At some point we hit the wall and misery starts to creep in. You may become depressed, have anxiety, or want to give up all together.
That is your heart trying to tell you that this isn’t going to work anymore and it’s time to find yourself. To get in alignment with who you were made to be. You can try to fight it but life will continue to get tougher until you listen to it. My advice, LISTEN TO IT! It will go much faster!
This started to happen to me. I found friends who were outdoorsy and I started hiking in Tahoe and that ignited the spark in me. I started trail running, then I started mountain biking. All these things reminded me of that joy I felt as a child! They made me feel alive again. And….I am still just as crazy! I love speed and flying down hills, running single track jumping over rocks and ruts. My happiest place is on a mountain trail.
The more I went there, the more I found myself. It guided me to who I am today.
So, again I ask you, what did you dream of as a child? Really take some time to think about it. Write it down. Think deeply about this.
When we were children we lived from our hearts. We had enormous imaginations! Yours may have been completely different from mine. You might have loved to just be alone and read. You may have loved science projects or building things with your hands.
Also, pay attention to what your personality was. For me, I was shy. I didn’t mind being alone. I cared for people and never wanted to hurt them. I wanted to do the right thing. I wanted to be kind to people and I would always make friends with the person no one else would be friends with. The way I was treated at home taught me to have empathy for others who are hurting. This is what guided me into helping people and wanting to be a life coach.
Who were you? Were you outgoing? Good with people? A leader? Did you always have a lot of friends or just a few close friends? What were you good at? This will tell you a lot about yourself but you have to do the work and allow yourself to go back to your childhood.
As you go through this you might be tempted to respond with “I could never do that now, I have too many responsibilities”.
You don’t have to change everything right now!
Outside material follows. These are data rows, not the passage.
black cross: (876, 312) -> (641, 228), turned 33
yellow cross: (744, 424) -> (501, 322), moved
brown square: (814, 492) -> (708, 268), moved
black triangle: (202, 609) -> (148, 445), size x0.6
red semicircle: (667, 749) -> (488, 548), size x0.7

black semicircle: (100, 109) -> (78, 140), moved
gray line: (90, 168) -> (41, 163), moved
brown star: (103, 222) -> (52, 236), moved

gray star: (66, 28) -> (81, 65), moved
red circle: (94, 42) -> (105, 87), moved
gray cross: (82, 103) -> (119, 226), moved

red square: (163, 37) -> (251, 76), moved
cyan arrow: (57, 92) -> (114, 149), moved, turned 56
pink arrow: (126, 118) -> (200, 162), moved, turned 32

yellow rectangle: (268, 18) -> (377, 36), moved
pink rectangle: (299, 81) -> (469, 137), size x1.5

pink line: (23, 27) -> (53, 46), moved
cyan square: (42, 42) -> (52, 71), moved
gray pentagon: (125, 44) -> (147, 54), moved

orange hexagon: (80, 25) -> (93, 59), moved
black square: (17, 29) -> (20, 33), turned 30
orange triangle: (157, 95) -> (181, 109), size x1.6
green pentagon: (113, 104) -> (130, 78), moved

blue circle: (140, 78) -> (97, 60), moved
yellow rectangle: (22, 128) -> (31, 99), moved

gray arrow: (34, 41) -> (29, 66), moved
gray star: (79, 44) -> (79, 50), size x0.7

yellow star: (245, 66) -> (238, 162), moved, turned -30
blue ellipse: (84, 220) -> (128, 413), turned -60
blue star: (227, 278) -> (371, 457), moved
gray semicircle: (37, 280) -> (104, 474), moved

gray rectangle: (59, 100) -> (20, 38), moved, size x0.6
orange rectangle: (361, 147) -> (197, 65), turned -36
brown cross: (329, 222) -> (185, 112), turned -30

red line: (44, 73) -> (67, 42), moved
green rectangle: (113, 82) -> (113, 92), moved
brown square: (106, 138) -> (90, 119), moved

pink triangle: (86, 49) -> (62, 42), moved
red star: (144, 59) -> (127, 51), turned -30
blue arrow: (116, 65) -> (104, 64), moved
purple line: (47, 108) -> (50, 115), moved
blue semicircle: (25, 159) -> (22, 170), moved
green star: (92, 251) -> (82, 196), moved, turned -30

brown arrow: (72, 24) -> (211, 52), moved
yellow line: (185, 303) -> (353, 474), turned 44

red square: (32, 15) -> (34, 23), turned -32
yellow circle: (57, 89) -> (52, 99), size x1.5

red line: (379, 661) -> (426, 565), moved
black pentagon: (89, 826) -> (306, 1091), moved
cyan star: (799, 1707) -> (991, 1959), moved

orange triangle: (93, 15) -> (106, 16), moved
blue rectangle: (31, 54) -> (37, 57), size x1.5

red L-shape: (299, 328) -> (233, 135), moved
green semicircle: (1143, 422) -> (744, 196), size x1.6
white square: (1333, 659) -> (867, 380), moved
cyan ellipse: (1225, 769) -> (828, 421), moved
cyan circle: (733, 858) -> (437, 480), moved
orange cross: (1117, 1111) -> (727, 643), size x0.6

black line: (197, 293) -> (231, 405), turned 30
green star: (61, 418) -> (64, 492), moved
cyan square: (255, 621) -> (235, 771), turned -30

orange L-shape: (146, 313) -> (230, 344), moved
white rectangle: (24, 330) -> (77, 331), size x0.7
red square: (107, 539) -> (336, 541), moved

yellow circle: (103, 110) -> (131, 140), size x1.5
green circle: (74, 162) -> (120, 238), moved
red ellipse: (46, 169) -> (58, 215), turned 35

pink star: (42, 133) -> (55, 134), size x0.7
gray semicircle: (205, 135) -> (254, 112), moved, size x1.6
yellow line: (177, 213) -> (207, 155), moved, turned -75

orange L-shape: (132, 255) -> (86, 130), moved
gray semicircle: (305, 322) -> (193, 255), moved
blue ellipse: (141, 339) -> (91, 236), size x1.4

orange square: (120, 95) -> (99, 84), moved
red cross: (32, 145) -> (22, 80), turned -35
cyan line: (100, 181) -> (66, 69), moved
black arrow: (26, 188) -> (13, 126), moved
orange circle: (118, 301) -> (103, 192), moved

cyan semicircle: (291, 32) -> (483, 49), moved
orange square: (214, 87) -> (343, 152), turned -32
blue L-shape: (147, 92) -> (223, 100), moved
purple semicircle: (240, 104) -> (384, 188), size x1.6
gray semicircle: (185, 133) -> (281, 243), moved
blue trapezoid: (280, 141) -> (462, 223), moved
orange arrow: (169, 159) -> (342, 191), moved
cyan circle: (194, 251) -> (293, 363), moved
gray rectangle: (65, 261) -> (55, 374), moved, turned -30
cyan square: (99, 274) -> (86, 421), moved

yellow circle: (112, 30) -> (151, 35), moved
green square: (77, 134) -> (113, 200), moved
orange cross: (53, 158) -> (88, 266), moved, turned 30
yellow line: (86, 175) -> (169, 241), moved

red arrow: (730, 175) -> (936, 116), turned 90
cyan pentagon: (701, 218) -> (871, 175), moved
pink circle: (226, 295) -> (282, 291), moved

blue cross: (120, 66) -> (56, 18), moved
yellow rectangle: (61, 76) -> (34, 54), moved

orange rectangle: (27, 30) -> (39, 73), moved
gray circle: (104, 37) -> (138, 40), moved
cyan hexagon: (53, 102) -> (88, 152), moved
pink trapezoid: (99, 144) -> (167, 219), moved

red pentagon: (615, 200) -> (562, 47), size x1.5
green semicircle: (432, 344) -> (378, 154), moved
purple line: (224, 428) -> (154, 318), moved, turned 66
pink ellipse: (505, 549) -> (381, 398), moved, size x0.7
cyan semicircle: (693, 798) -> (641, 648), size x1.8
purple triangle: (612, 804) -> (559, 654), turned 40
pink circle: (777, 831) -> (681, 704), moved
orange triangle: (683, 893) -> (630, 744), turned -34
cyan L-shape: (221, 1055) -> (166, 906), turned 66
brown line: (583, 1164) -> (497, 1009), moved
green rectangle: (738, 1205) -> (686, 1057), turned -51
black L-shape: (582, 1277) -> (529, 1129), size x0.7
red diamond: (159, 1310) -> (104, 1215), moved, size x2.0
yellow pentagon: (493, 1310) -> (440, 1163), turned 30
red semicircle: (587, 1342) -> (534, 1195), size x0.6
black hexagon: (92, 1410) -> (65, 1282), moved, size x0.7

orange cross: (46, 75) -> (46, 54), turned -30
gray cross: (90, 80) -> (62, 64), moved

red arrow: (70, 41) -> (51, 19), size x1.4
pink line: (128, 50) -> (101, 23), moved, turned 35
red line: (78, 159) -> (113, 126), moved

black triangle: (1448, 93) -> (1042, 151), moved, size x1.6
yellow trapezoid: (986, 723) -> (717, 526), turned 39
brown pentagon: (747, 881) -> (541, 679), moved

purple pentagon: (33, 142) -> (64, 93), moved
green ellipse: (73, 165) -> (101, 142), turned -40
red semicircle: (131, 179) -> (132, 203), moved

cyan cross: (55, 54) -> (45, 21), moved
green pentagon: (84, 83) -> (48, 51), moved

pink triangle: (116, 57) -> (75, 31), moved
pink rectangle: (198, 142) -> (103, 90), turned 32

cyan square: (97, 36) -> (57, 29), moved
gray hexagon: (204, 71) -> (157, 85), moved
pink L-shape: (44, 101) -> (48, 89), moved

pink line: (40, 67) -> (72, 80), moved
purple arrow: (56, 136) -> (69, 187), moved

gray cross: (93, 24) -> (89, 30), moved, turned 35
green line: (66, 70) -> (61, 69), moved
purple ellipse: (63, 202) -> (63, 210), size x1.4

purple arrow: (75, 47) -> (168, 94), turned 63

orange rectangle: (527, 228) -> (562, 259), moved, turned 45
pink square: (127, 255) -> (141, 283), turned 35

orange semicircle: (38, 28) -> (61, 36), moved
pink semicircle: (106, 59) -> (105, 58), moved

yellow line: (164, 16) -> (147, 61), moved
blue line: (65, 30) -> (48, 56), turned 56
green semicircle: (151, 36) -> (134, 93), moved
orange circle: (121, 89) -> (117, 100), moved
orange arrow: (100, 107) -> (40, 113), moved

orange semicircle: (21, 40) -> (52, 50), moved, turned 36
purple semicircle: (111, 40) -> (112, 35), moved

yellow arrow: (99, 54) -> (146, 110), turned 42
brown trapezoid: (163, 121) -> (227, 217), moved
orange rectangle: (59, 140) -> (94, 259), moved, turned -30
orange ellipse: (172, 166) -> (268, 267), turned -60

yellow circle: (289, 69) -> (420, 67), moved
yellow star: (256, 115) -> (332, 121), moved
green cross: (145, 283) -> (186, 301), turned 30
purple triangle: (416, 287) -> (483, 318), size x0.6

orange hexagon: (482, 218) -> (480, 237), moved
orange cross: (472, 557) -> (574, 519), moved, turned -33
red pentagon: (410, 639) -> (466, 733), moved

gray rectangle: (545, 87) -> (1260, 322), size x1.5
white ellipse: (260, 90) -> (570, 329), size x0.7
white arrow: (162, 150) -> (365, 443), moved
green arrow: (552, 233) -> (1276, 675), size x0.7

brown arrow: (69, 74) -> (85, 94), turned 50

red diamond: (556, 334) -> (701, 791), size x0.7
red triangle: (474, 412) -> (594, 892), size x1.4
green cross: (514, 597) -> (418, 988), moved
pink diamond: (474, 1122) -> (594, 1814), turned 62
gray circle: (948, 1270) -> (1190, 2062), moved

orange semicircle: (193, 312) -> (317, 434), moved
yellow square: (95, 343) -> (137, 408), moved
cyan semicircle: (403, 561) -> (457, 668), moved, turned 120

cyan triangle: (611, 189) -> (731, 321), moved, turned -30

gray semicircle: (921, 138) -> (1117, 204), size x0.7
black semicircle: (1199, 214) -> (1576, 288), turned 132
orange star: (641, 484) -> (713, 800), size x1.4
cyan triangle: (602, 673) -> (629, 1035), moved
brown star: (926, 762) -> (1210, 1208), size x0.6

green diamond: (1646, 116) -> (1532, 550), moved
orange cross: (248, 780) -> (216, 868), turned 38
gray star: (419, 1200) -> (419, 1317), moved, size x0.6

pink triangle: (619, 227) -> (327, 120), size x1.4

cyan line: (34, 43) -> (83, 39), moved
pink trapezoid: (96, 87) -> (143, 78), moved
The key is to start doing those things again that brought you joy, excitement and passion.
Implementing these things back into your life will start guiding you on an adventure to knowing your true heart…to understand who you are and what you were made for. You will find that you start getting to know yourself better and better the more you engage in things that light you up.
It’s the little steps we take that bring more and more enlightenment. More doors start to open. You become more aware and start having “a-ha” moments.
You don’t need a plan right now. Just start doing those things that excite you! They will be your guide.